» DOCUMENT PASSAGE:
----------
Author Archives: tonygrout

About tonygrout

Striving to make things better

Kicking Risk Down the Road Jeopardizes Success

It’s 1230 and you have a report to write, an international flight to catch at 1600 and at least an hours drive to get to the airport. What do you do first?

Most of us assess the risk and realize that there are many more ways we can be late for the flight than on time. The journey to the airport has the most uncertainty so we complete this first. We can then write the report relaxed at the gate. We call this risk management approach nothing more than common sense.

Common Sense Uncommonly Applied
We have the same opportunity to use risk management in our planning process when we order our backlog. But most of us don’t. Why?

Most product owners now prioritize the backlog order based on short term value rather than taking risk in to account. One of the key risks they reasons is the loud legacy of too many late projects due to engineering choosing to implement the product in bleeding edge technology and this not working out so well.

In this move to focus on shorter term value in our products we’re now failing to acknowledge that we can’t just mitigate the risks of technical novelty by scoping it out. Technical novelty has to happen for reasons of competitive advantage or deprecated technologies. So we need to bring that common sense back in to our planning process.

One of the ways to address this is to bring technical risk into the prioritization process.

A Way of Using Risk to Prioritize the Backlog
So how can we think about this from a backlog priority perspective?

One way is to create a matrix of technical risks to be addressed on the y axis and user stories on the x axis. See below:-

Risk to Story Matrix

The user stories are true user stories, if they’re delivered a user can do something valuable in their process. I put a cross at the intersection of a risk and user story where it shows that if we build and appropriately test that user story it demonstrates that we’ve mitigated the risk. I then look at the user stories with most crosses, balanced with the least effort and the largest value and prioritize those to the top of the backlog. In the above example I’d want to build and test user story 3 as early possible.
----------
Rendered chart images
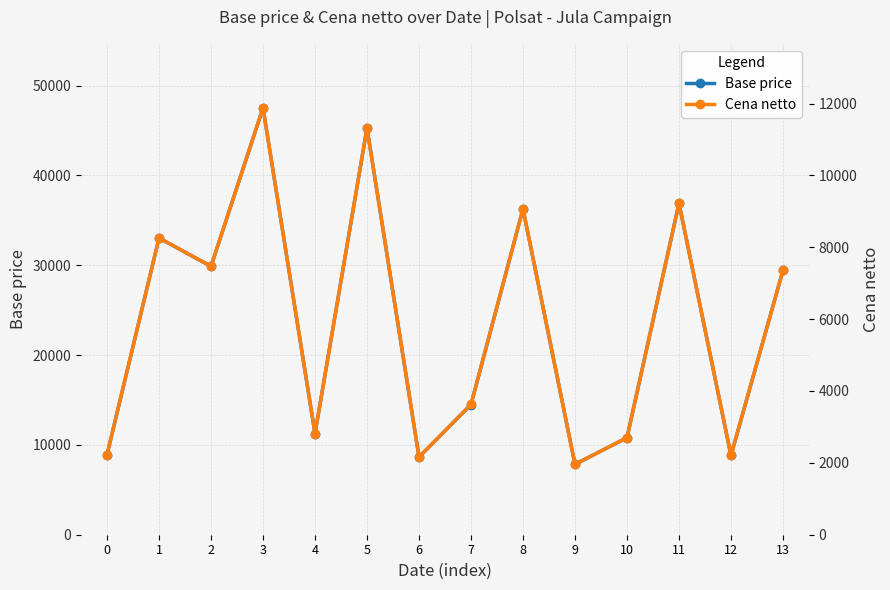

Which category has the lowest value across all series?

9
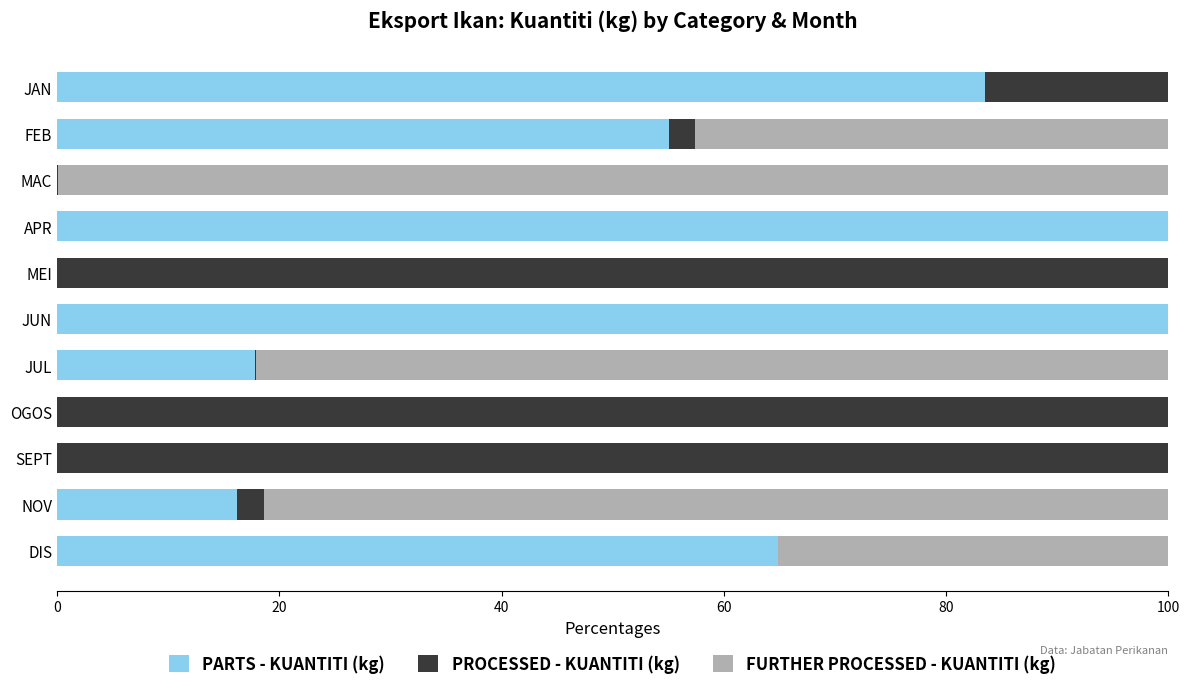

What is the total value across all series at NOV?

100.0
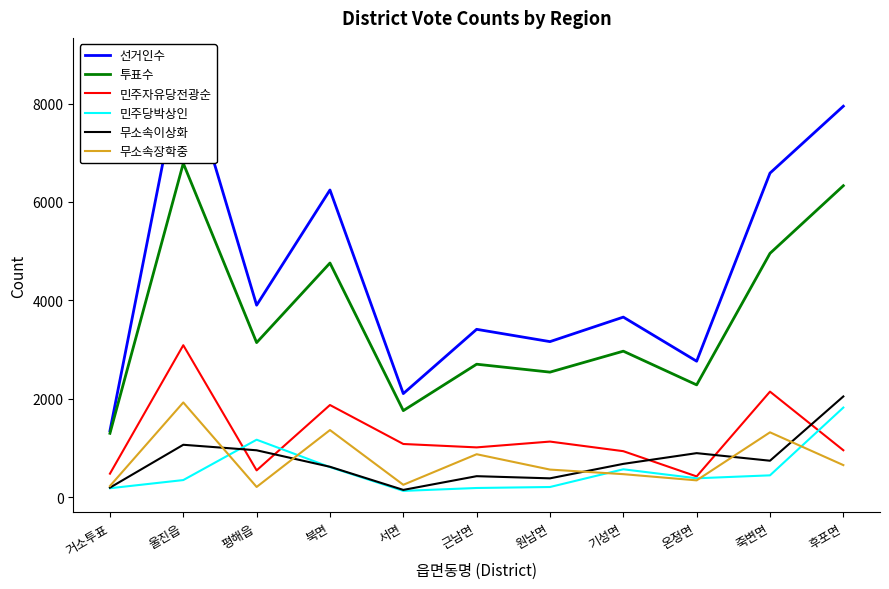

Reading left to right, what are all the values shown in this chart?

선거인수: 1351	8895	3902	6243	2106	3412	3162	3660	2764	6586	7945
투표수: 1299	6785	3142	4759	1760	2703	2542	2968	2283	4955	6330
민주자유당전광순: 479	3089	546	1874	1082	1013	1131	936	423	2146	955
민주당박상인: 183	349	1169	612	129	188	208	568	385	445	1822
무소속이상화: 195	1066	954	619	149	428	384	678	896	742	2048
무소속장학중: 228	1926	209	1365	253	874	562	469	343	1319	653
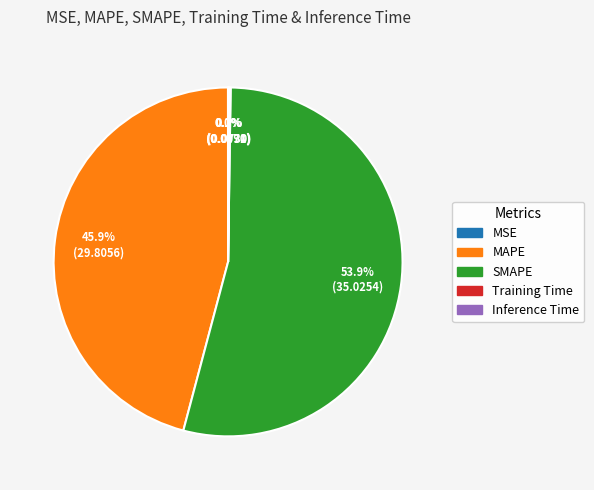

Which category accounts for the majority?

SMAPE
----------
» WHAT TO DO:
1. In the post about using risk to order a backlog, what goes on the y axis of the proposed matrix?
2. Rewrite the stretch of the risk-and-backlog post from "Kicking Risk Down" through "us don’t. Why?", putting "presentation" in place of "report".
3. Carry on the post about prioritizing a backlog by technical risk, starting after its final sentence.

» RESULTS OF THE TASKS:
1. Technical risks to be addressed.

2.
Kicking Risk Down the Road Jeopardizes Success

It’s 1230 and you have a presentation to write, an international flight to catch at 1600 and at least an hours drive to get to the airport. What do you do first?

Most of us assess the risk and realize that there are many more ways we can be late for the flight than on time. The journey to the airport has the most uncertainty so we complete this first. We can then write the presentation relaxed at the gate. We call this risk management approach nothing more than common sense.

Common Sense Uncommonly Applied
We have the same opportunity to use risk management in our planning process when we order our backlog. But most of us don’t. Why?

3.
This approach is an aid not the answer to your backlog prioritization. We still have to make the trade offs in terms of prioritization between building and maintaining market credibility and building a sustainable solution. We reserve the right to make short term trade offs by building “sparkler” features to keep market interest, preferably those with high value and low technical risk. We may even decide to build “sparkler” features early that have high technical risk but either cut the capability back to manage the risk or accept the risk; then rework when we have time. This way we go in clearly understanding that we’re taking on debt in terms of rework and/or risk in terms of market credibility to realise the additional value of reduced time to market.

Conclusion
Most organisations I’ve come across have little recognition of how to actively manage technical risk.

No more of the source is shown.